Discrete sites of frequent premature ventricular complexes cluster within the infarct border zone and coincide with high frequency of delayed afterdepolarizations under adrenergic stimulation,Heart Rhythm

当前位置： X-MOL 学术 › Heart Rhythm › 论文详情

Our official English website, www.x-mol.net, welcomes your feedback! (Note: you will need to create a separate account there.)

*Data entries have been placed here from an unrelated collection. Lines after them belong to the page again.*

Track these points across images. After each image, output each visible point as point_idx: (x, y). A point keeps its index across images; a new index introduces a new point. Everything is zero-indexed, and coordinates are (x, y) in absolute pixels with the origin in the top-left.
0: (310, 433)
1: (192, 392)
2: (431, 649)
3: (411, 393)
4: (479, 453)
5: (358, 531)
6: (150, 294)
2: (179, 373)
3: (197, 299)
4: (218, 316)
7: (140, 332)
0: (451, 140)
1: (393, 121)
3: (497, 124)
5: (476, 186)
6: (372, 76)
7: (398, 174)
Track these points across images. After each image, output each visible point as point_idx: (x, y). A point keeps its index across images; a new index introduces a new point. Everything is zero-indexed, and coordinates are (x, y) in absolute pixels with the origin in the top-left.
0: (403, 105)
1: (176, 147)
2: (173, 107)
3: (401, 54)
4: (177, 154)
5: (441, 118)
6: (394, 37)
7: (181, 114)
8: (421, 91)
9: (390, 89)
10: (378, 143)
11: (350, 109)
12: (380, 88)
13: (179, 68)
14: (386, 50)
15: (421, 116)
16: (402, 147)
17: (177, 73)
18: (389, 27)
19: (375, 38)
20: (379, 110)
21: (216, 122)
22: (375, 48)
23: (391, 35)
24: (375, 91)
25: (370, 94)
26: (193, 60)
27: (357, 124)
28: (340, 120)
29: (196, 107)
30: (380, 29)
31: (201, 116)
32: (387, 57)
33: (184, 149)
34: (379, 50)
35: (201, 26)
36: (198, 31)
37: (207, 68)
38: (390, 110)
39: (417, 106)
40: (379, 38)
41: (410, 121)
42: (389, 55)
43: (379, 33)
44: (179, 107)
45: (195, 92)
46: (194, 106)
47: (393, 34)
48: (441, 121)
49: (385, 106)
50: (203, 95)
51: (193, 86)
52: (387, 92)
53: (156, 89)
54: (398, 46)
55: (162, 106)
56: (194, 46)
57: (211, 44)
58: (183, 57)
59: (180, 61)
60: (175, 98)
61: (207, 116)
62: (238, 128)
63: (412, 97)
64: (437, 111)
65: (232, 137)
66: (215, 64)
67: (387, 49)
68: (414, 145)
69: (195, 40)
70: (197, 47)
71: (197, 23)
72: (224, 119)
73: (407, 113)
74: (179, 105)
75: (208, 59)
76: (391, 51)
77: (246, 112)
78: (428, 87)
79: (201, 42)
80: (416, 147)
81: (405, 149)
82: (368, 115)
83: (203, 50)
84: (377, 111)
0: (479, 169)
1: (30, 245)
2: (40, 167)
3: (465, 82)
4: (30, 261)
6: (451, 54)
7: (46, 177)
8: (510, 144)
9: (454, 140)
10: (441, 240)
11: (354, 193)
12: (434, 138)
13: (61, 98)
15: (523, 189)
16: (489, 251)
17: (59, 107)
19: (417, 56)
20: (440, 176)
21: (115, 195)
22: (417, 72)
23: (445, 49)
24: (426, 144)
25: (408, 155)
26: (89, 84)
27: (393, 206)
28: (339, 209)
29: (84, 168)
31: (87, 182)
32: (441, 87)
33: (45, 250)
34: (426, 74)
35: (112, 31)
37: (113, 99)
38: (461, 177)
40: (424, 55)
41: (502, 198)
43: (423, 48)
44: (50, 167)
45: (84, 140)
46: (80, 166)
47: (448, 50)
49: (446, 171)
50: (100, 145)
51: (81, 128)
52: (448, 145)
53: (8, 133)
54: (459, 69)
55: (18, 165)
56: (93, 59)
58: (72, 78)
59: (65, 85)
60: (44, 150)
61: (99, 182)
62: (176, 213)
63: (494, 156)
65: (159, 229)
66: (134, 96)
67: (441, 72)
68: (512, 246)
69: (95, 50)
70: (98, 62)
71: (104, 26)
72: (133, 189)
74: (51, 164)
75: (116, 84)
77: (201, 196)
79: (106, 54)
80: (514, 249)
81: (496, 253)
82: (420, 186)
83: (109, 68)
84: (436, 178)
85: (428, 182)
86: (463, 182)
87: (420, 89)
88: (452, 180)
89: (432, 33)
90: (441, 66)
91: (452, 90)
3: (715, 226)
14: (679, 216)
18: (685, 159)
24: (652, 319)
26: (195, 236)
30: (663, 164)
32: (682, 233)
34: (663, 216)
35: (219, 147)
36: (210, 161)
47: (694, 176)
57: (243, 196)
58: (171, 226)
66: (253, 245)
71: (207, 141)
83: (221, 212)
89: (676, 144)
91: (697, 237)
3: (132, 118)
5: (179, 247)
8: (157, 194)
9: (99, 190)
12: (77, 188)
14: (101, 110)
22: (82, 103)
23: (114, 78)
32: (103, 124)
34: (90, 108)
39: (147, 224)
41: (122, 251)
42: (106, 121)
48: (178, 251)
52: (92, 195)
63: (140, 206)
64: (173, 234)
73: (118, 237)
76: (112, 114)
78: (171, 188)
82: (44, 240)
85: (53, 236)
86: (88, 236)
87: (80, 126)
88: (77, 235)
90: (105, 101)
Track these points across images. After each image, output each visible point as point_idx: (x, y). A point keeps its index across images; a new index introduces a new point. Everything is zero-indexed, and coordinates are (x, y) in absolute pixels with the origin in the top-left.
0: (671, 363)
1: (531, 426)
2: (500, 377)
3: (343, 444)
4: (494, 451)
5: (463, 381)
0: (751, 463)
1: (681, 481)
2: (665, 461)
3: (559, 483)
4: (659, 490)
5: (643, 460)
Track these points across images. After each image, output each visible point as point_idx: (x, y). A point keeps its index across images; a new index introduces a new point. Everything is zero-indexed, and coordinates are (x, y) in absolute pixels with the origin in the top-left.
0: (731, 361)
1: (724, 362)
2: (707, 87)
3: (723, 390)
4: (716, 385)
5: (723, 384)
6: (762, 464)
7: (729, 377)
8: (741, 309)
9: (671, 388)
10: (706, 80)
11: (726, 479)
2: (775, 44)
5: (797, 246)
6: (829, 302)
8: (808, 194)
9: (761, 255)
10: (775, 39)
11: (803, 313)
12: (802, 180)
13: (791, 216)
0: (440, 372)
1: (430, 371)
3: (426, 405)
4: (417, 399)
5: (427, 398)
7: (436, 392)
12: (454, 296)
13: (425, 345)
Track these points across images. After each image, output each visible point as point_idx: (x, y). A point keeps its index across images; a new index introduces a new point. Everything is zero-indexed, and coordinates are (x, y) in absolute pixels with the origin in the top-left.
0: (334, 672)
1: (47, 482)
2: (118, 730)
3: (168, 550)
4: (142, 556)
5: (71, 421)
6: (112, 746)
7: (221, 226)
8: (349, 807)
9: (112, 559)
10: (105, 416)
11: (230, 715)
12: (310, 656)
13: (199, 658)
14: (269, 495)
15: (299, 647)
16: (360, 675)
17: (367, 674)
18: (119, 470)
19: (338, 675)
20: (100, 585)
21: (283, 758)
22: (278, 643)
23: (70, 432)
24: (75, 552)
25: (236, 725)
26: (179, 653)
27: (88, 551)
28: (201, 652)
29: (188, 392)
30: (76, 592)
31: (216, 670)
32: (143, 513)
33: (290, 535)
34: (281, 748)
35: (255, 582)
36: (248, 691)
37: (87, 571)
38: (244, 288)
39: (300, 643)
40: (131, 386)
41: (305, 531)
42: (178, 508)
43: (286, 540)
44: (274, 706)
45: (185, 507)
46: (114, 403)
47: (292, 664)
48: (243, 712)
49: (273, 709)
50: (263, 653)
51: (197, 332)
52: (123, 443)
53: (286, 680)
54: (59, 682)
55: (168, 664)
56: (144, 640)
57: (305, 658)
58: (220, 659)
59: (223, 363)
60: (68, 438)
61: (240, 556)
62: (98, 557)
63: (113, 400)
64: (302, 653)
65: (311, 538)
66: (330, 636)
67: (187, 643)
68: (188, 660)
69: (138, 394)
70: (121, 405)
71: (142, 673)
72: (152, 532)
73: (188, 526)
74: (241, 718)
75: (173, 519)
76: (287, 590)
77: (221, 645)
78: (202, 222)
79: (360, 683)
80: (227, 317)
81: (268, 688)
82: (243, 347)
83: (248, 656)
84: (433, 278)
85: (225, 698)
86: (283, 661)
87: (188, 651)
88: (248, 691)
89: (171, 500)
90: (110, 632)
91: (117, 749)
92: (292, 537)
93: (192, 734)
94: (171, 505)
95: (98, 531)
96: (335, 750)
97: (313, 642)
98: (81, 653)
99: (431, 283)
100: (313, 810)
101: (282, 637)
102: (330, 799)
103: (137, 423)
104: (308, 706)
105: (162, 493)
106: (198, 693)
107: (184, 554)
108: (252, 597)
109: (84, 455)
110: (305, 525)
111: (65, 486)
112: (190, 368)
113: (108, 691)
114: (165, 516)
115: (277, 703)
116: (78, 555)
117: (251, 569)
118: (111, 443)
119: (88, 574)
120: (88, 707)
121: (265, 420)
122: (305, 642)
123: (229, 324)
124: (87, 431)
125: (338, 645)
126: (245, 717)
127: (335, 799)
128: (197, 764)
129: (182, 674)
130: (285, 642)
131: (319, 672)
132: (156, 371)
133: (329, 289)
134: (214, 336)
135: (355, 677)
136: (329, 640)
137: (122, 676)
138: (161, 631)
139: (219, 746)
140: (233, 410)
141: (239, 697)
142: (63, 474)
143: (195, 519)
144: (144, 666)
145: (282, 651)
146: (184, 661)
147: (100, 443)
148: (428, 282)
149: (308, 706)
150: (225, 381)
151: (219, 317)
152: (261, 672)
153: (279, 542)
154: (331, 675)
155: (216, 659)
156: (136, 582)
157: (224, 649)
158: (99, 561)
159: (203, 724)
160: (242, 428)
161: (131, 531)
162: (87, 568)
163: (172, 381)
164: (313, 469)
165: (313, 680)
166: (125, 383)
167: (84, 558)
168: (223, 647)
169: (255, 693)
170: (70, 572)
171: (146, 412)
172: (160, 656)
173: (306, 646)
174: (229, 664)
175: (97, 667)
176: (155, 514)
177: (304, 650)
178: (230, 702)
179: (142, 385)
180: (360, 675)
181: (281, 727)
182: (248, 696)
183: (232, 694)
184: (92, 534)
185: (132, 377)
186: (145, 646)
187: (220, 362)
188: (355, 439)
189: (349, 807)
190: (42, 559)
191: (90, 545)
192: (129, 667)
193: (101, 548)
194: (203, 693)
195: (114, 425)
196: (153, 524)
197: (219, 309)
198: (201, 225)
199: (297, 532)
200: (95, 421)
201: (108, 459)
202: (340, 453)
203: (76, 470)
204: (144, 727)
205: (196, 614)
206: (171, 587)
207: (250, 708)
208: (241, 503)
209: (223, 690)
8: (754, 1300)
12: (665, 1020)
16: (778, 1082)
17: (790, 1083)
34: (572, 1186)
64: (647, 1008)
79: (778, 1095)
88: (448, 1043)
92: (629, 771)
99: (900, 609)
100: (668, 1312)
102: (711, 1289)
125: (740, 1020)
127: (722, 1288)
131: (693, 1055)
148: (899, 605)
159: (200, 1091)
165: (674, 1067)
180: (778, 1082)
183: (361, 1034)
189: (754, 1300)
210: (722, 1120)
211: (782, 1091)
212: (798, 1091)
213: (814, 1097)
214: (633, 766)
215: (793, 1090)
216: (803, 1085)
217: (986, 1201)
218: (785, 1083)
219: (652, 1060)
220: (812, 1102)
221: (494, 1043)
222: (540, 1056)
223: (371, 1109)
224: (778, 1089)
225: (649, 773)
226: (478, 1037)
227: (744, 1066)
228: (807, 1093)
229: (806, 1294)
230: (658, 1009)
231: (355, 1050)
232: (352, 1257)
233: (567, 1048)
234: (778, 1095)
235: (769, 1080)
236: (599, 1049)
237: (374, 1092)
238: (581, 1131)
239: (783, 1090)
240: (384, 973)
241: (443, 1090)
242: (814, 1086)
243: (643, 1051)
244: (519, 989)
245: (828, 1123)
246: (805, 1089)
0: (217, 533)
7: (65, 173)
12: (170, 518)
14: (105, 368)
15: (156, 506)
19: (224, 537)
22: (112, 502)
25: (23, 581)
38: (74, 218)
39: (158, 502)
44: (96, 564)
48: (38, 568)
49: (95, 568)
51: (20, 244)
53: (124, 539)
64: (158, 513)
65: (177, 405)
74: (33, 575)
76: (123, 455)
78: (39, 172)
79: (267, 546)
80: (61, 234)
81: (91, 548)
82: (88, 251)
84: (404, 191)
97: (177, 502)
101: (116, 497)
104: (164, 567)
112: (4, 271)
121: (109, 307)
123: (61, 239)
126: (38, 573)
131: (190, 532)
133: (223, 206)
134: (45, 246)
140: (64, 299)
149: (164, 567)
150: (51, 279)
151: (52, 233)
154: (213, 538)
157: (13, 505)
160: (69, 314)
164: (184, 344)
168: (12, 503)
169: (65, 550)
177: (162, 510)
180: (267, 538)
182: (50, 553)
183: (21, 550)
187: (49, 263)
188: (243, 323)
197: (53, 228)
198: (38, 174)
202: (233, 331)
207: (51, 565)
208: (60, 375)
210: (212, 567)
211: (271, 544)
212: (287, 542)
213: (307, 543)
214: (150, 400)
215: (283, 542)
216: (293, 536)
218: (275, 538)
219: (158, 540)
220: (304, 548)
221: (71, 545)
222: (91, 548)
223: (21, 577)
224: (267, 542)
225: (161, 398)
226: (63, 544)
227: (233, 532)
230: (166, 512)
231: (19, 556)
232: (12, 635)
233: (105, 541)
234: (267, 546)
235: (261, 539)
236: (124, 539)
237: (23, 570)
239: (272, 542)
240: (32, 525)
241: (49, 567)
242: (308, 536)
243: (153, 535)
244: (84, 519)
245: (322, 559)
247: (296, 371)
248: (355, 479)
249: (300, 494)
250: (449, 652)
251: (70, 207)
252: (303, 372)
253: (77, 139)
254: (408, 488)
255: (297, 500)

Discrete sites of frequent premature ventricular complexes cluster within the infarct border zone and coincide with high frequency of delayed afterdepolarizations under adrenergic stimulation
Heart Rhythm ( IF 5.5 ) Pub Date : 2021-08-08 , DOI: 10.1016/j.hrthm.2021.07.067
Matthew Amoni ₁ , Piet Claus ₂ , Eef Dries ₃ , Chandan Nagaraju ₃ , Stijn De Buck ₄ , Bert Vandenberk ₅ , Sebastian Ingelaere ₁ , Dylan Vermoortele ₂ , H Llewelyn Roderick ₃ , Karin R Sipido ₃ , Rik Willems ₁

Affiliation

Background

Sympathetic activation in ischemic heart disease can cause lethal arrhythmias. These often are preceded by premature ventricular complexes (PVCs), which at the cellular level could result from delayed afterdepolarizations.

Objective

The purpose of this study was to identify and map vulnerable areas for arrhythmia initiation after myocardial infarction (MI) and to explore the link between PVCs and cellular events.

Methods

Anterior–septal wall MI was induced by 120 minutes of coronary occlusion followed by reperfusion (27 MI and 16 sham pigs). After 4 weeks, EnSite™ electroanatomic mapping combined with imaging was performed to precisely locate PVC sites of origin and subsequently record monophasic action potentials. Cardiomyocytes were isolated from different regions to study regional cellular remodeling. Isoproterenol was used as a surrogate for adrenergic stimulation both in vivo and in cardiomyocytes.

Results

PVCs originated from the MI border zone (BZ) and occurred at discrete areas with clusters of PVCs within the BZ. At these sites, frequent delayed afterdepolarizations and occasional associated spontaneous action potentials translating to a PVC were present. Cardiomyocytes isolated from the MI BZ exhibited more spontaneous action potentials than cardiomyocytes from remote regions. Sensitivity to adrenergic stimulation was increased in MI, in vivo and in cardiomyocytes. In awake, freely moving MI animals, frequent PVCs, ventricular arrhythmia, and sudden cardiac death occurred spontaneously at moderately elevated heart rates.

Conclusion

Post-MI, arrhythmias initiate from discrete vulnerable areas within the BZ, where delayed afterdepolarizations, related to increased adrenergic response of BZ cardiomyocytes, can generate PVCs.

中文翻译：

频繁的室性早搏的离散位点聚集在梗死边界区内，与肾上腺素能刺激下的高频率延迟后除极一致

背景

缺血性心脏病中的交感神经激活可导致致命的心律失常。这些通常先于室性早搏 (PVC)，这在细胞水平上可能是由延迟的后除极引起的。

客观的

本研究的目的是识别和绘制心肌梗死 (MI) 后心律失常启动的易损区域，并探索 PVC 与细胞事件之间的联系。

方法

前间隔壁心肌梗死是由 120 分钟的冠状动脉闭塞然后再灌注（27 只心肌梗死和 16 只假猪）诱发的。4 周后，EnSite™ 电解剖标测与成像相结合，以精确定位 PVC 起源部位并随后记录单相动作电位。从不同区域分离心肌细胞以研究区域细胞重塑。异丙肾上腺素被用作体内和心肌细胞中肾上腺素能刺激的替代物。

结果

PVC 起源于 MI 边界区 (BZ)，发生在 BZ 内具有 PVC 集群的离散区域。在这些部位，存在频繁的延迟后去极化和偶尔相关的自发动作电位转化为 PVC。从 MI BZ 分离的心肌细胞比来自偏远地区的心肌细胞表现出更多的自发动作电位。MI、体内和心肌细胞对肾上腺素能刺激的敏感性增加。在清醒、自由活动的 MI 动物中，频繁的 PVC、室性心律失常和心源性猝死在心率适度升高时自发发生。